According to Edelman’s 2025 Trust Barometer, 87 per cent of people in the UAE trust the brands they use – among the highest levels globally – but that trust now demands proof, not promises. Consumers expect brands to act with clarity in moments of cultural, social, and technological change. It’s not enough to be visible; you have to be believable.

That’s where narrative discipline comes in as a business function. It protects equity, even when the environment changes. The principle is simple: define your purpose, prove it through consistent behaviour, and make sure every expression reinforces it. The repetition builds recognition; recognition builds credibility.

Consistency doesn’t mean monotony; it means coherence.

Patagonia is the reference case. Its decades-long focus on environmental responsibility has made every decisive act feel inevitable – like when it transferred ownership to a trust fighting climate change. People didn’t call it marketing; they called it integrity.

Here’s the paradox of the AI age: the more content technology can produce, the more human conviction will matter. AI can accelerate creation, but it can’t decide what a brand stands for. It doesn’t understand values. In an oversaturated landscape, algorithms amplify everything, but audiences are learning to filter noise and follow only signals they trust.

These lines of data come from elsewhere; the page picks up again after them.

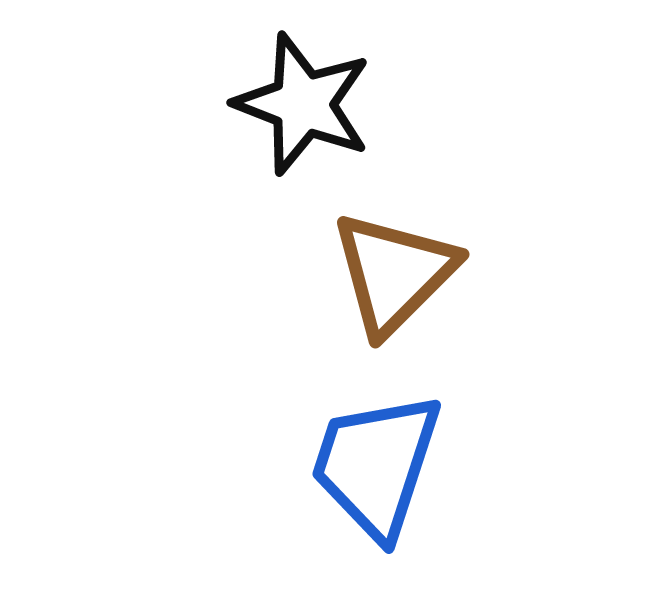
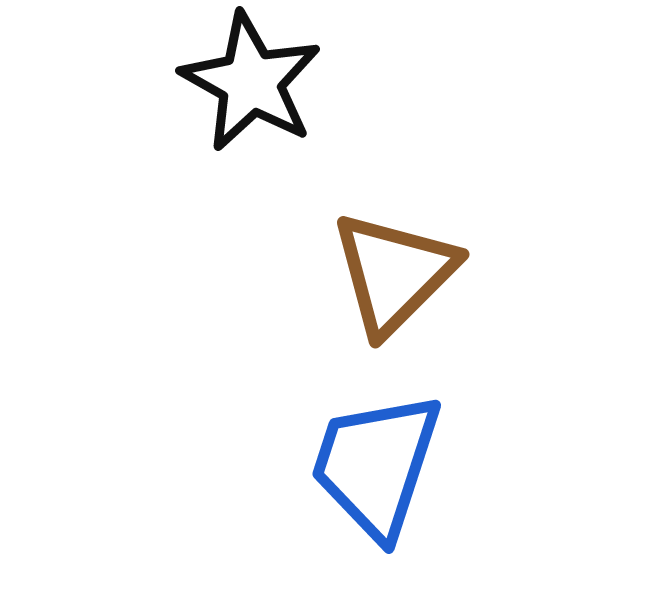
black star: moved 52 px left, 22 px up; rotated 8 degrees clockwise
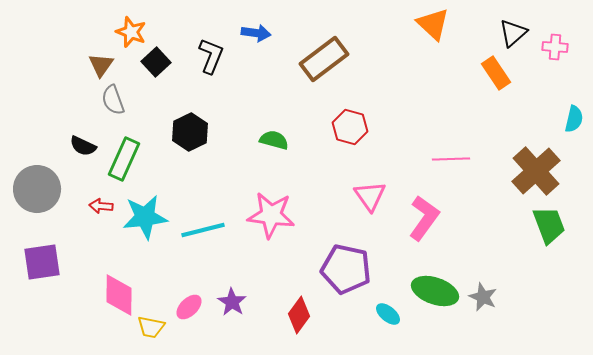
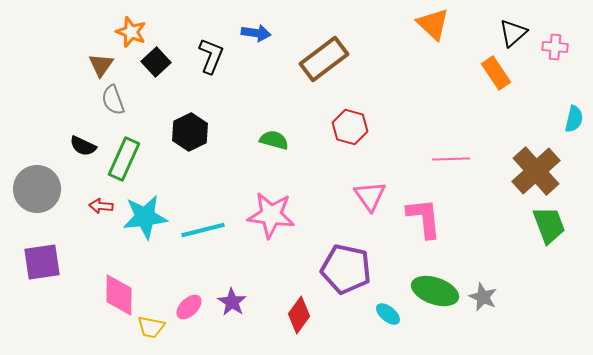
pink L-shape: rotated 42 degrees counterclockwise
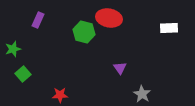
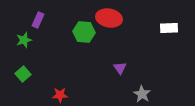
green hexagon: rotated 10 degrees counterclockwise
green star: moved 11 px right, 9 px up
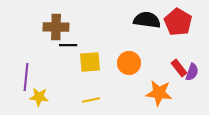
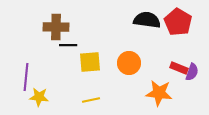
red rectangle: rotated 30 degrees counterclockwise
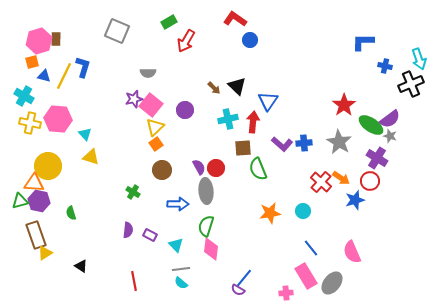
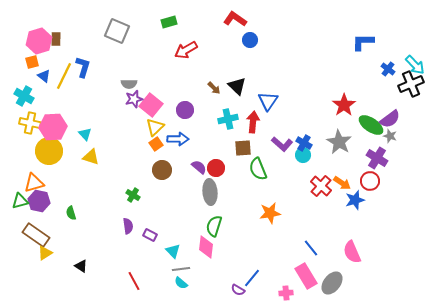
green rectangle at (169, 22): rotated 14 degrees clockwise
red arrow at (186, 41): moved 9 px down; rotated 30 degrees clockwise
cyan arrow at (419, 59): moved 4 px left, 6 px down; rotated 25 degrees counterclockwise
blue cross at (385, 66): moved 3 px right, 3 px down; rotated 24 degrees clockwise
gray semicircle at (148, 73): moved 19 px left, 11 px down
blue triangle at (44, 76): rotated 24 degrees clockwise
pink hexagon at (58, 119): moved 5 px left, 8 px down; rotated 8 degrees counterclockwise
blue cross at (304, 143): rotated 35 degrees clockwise
yellow circle at (48, 166): moved 1 px right, 15 px up
purple semicircle at (199, 167): rotated 21 degrees counterclockwise
orange arrow at (341, 178): moved 1 px right, 5 px down
red cross at (321, 182): moved 4 px down
orange triangle at (34, 183): rotated 20 degrees counterclockwise
gray ellipse at (206, 191): moved 4 px right, 1 px down
green cross at (133, 192): moved 3 px down
blue arrow at (178, 204): moved 65 px up
cyan circle at (303, 211): moved 56 px up
green semicircle at (206, 226): moved 8 px right
purple semicircle at (128, 230): moved 4 px up; rotated 14 degrees counterclockwise
brown rectangle at (36, 235): rotated 36 degrees counterclockwise
cyan triangle at (176, 245): moved 3 px left, 6 px down
pink diamond at (211, 249): moved 5 px left, 2 px up
blue line at (244, 278): moved 8 px right
red line at (134, 281): rotated 18 degrees counterclockwise
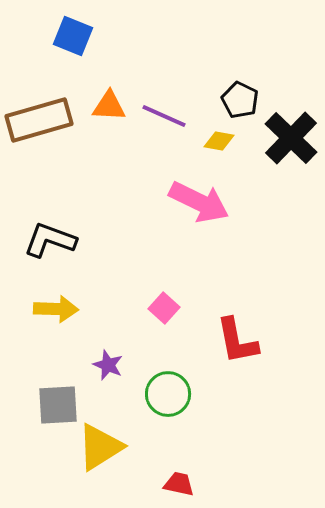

That’s good news for Dubai and the wider region. This is a market shaped by ambition, diversity, and possibility – where creativity meets velocity. The brands that thrive here will be the ones that pair speed with sense-making, energy with evidence.

The next generation of standout brands from the UAE won’t win because they shout. They’ll win because they know themselves. They’ll operate with intention, coherence, and credibility in a global marketplace that’s tired of empty noise.

By Radhika Banta, Head of Strategy, Publsh Group.